# What the task asks
Set down exactly the lines below, starting at the one that contains "right ankle: (52, 341)" and ending at the one that contains "right knee: (67, 267)", with both of those lines included and nothing else.

# Data to process
-- -- --

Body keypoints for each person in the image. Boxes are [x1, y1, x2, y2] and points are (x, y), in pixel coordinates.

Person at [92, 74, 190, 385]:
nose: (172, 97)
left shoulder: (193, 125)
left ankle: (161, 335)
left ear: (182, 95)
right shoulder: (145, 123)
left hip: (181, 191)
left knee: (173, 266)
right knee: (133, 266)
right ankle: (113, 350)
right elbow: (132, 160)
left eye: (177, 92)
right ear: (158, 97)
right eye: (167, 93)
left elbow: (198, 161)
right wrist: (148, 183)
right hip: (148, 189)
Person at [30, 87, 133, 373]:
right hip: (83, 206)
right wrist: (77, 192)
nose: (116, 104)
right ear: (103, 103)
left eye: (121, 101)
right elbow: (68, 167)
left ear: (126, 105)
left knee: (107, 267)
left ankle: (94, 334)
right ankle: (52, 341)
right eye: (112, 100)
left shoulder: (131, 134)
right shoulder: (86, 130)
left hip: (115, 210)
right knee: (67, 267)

-- -- --

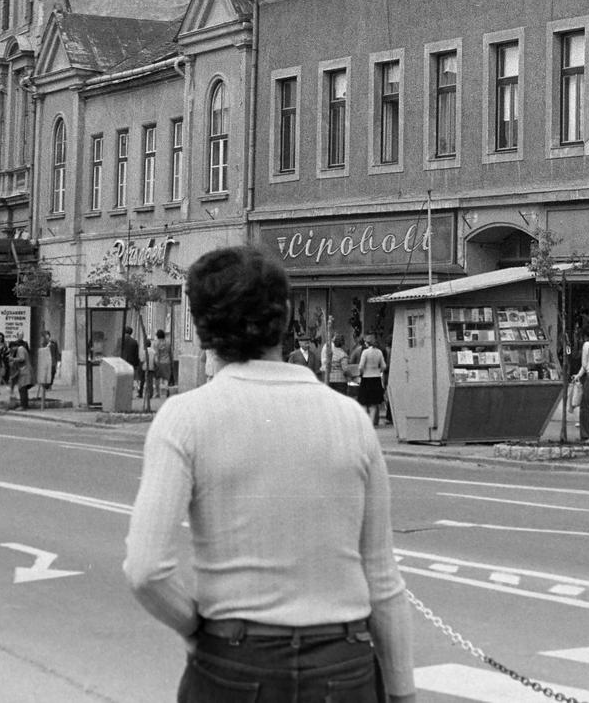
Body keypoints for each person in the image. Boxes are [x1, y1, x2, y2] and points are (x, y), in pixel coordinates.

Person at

-- -- --

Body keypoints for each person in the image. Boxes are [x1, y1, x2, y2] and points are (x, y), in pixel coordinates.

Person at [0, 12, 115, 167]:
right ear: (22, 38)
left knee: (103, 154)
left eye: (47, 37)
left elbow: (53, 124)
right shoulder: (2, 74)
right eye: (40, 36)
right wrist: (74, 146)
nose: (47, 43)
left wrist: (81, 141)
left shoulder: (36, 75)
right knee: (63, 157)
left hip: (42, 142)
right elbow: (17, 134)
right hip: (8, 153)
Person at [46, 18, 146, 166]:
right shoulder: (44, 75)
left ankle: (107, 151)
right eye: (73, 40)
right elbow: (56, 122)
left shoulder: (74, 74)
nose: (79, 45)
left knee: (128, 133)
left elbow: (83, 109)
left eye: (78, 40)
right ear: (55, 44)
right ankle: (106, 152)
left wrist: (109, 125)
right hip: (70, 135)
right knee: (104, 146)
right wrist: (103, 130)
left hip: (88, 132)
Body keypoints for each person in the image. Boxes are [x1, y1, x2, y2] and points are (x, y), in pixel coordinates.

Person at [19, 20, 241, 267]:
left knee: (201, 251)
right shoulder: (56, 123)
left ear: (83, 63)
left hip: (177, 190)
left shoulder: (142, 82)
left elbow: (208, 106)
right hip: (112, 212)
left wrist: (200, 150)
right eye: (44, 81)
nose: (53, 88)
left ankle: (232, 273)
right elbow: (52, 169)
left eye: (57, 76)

-- -- --

# Exercise output
right ankle: (52, 341)
right eye: (112, 100)
left shoulder: (131, 134)
right shoulder: (86, 130)
left hip: (115, 210)
right knee: (67, 267)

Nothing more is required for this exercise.